Notes from William Brewster: Ecological Change in the Maine Woods

This post is part of a series on the collection of ornithologist William Brewster (1851-1919) at the Ernst Mayr Library, written by Elizabeth Meyer, library project assistant.

Illustration of three humming birds feeding from white flowers.

Illustration of ruby-throated hummingbirds, from 'Portraits and habits of our birds' v.2. New York city: National association of Audubon societies,1920. See volume on BHL.

In the spring and summer, William Brewster often camped at Lake Umbagog on the border of Maine and New Hampshire, where he spent his days tracking the progress of bird nests around the lake and taking other general field notes.

Because he returned to study sites year after year, he was able to notice longer-term changes in the familiar ecosystems he had lived in. Increasingly, these changes were man-made disturbances: the clearing of woods, the creation of new roads, and other urbanizing developments.

He also recorded how local communities of animals and plants responded after these disturbances. The following passages from Brewster’s field notes illustrate some changes that he saw in the Maine woods as a consequence of logging for paper mills, and also include his own predictions.

He penned these observations on ecological succession just a few years before the first scientific paper on this concept was published. ("An Ecological Study of the Sand Dune Flora of Northern Indiana", Henry Chandler Cowles, 1898. More info.)

Where the road passes through the woods … the roadworkers last May cut away the mountain maples, cornels and other shrubs and low trees that made such a beautiful border to the forest clearing in their places a broad belt of bare rocks half covered with the fallen brush wood. This deed of vandalism was performed while I was here and at the time I feared that years must elapse before Nature, with all her diligence, could repair the injury.

I underrated her powers for already this thicket of road is, if anything, more beautiful than ever. Fire weed, Eupatorium, Impatiens, Asters, Golden rod and several other tall and rank flowering plants have shot up through and almost perfectly concealed the unsightly brush and stone heaps and I have rarely seen a more brilliant or attractive display of wild flowers. The fire weed is especially tall and fine and the jewel weed grows in solid beds yards in extent. Of course the Humming birds had not overlooked such a feeding ground. There were at least three of them there at once including an adult male with blazing ruby throat at which I fired an ineffectual shot. (August 15th, 1896. Lake Umbagog, Maine.)

In this instance, Brewster noticed that one year was enough time to see plant growth after the woods had been cleared.

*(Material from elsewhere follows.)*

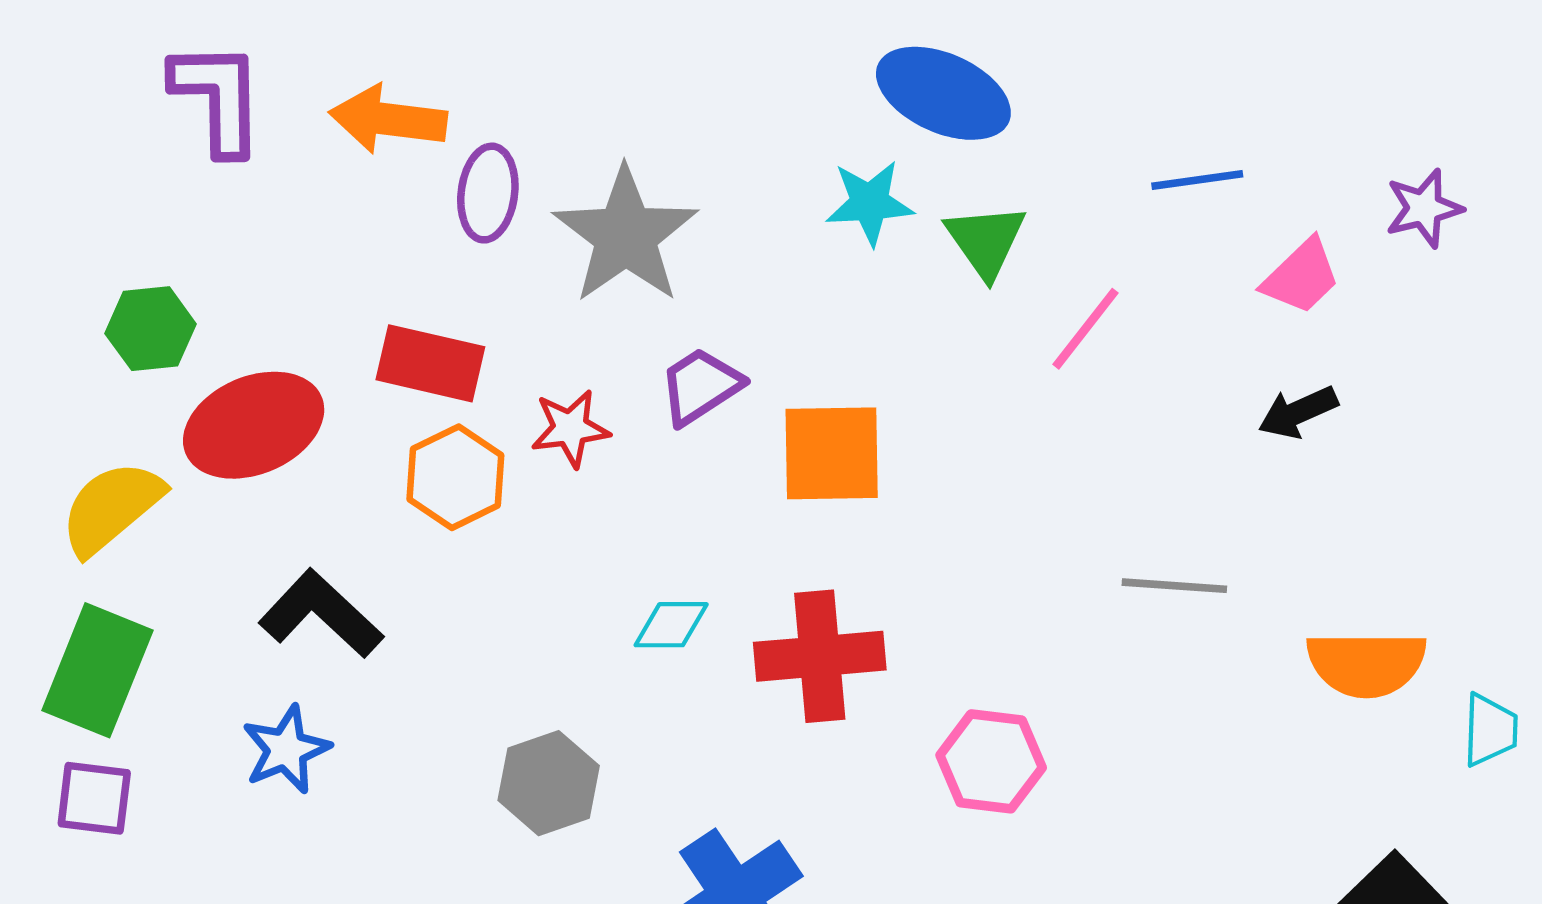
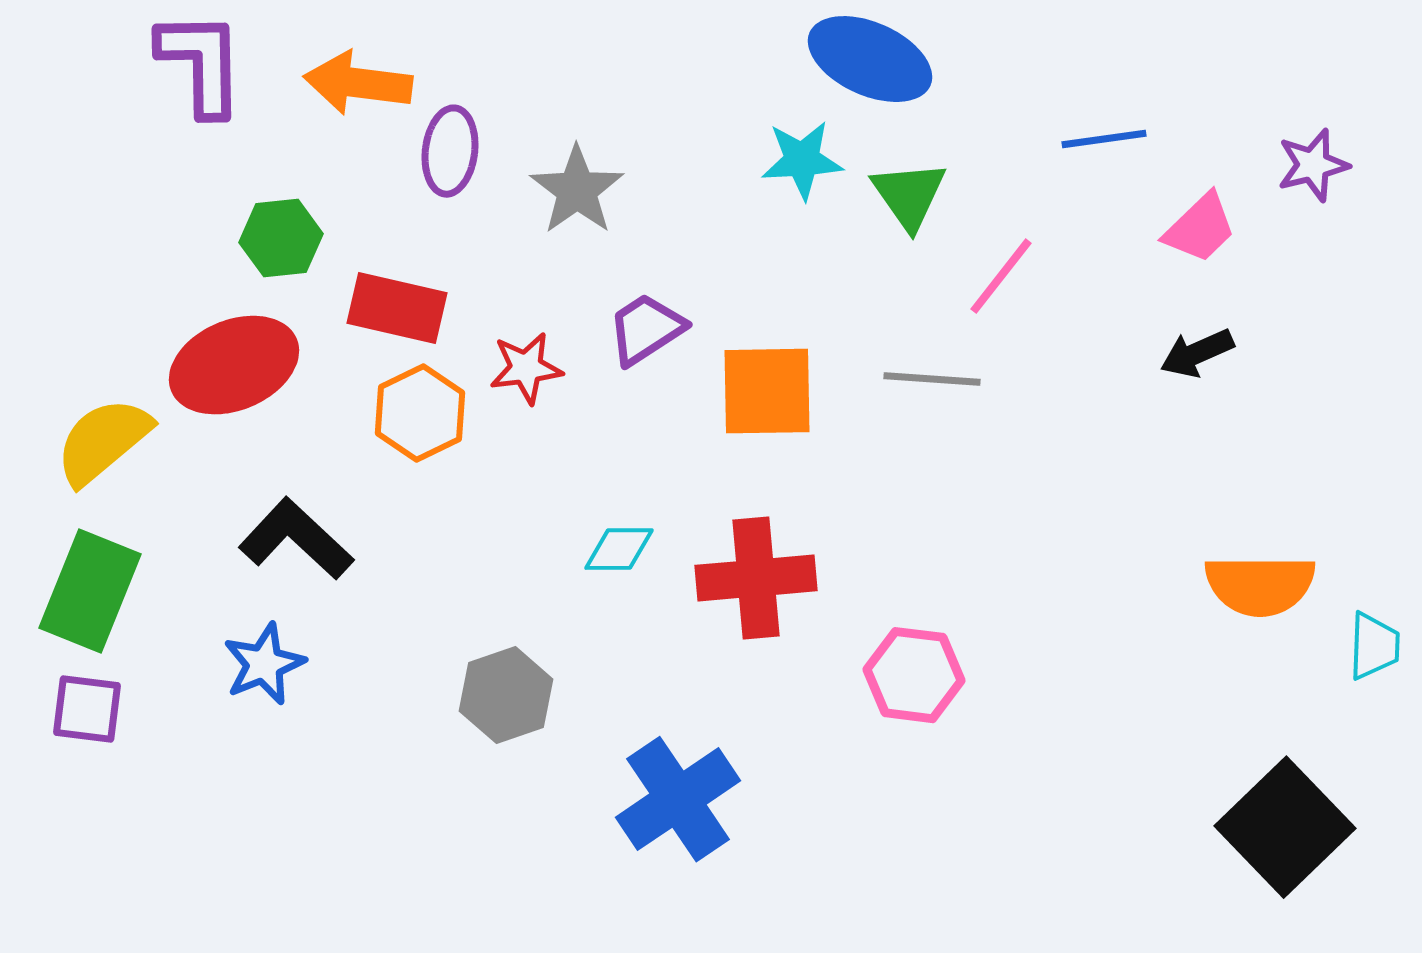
gray star: (626, 235) -> (577, 190), size x0.7
green hexagon: (151, 329) -> (281, 238), moved
gray line: (1174, 586) -> (932, 379), moved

He also noticed that the colonizing plants were different from the ones that characterized the location before, and that they had attracted animal life.

Illustration of a plant in the genus Eupatorium, with small white flowers.

Illustration of a plant in the genus Eupatorium, from 'American medical botany'. Boston: Cummings and Hilliard,1817-1820. See volume on BHL.

Illustration of a fireweed plant, which has pink flowers.

Illustration of fireweed, from 'Atlas de poche des plantes des champs, des prairies et des bois'. Paris :P. Klincksieck, 1894. See volume on BHL.

Illustration of jewel weed, a plant with yellow or orange flowers.

Illustration of jewelweed, in the genus Impatiens, from 'Billeder af nordens flora'. v.1 København,G.E.C. Gad's forlag,1917-1927. See volume on BHL.

Illustration of an aster plant, with daisy-shaped blue flowers.

Illustration of an aster, from 'Addisonia'. New York: New York Botanical Garden, 1916. See volume on BHL.

The following year, he wrote:

The Lake shore has been sadly marred … by the lumbermen who last winter cut all the spruces and many of the fine, tall white pines all the way from this landing to the deep cove near the Tidswell place.

Lumbering is a very different business now from what it was twenty years ago. Then only the larger trees were taken; now the pulp mills devour everything and nothing is spared thicker at the base than five inches! The spruce forests of this whole region are, indeed, fast melting away & the mountain slopes are changing rapidly as the dark evergreens are weeded out by the lumbermen, leaving only the hardwoods & a few unsound white pines. The hemlocks, however, are not as yet molested.

These changes in the character of the forests must make speedy & considerable changes in the bird fauna.The shore near Crocker's camp, for instance, has been one of the chief breeding grounds for the Bay breasted Warbler. They will breed there no longer, now that all the spruces are gone. (May 15th, 1897. Lake Umbagog, Maine.)

Naturalists were becoming increasingly aware that human activity  does affect seemingly resilient animal populations. Knowing that local extirpations and even total extinction can occur - this was the decade when the passenger pigeon disappeared from the wild - he would have penned this prediction with heavy heart. 

Illustration of a bay-breasted warbler, a small bird with chestnut-brown sides, light wings, and a black face 'mask'.

Illustration of a Bay-breasted Warbler, from ‘The birds of eastern North America’. Newtonville, Mass. : C.J. Maynard & co., 1896. See volume on BHL.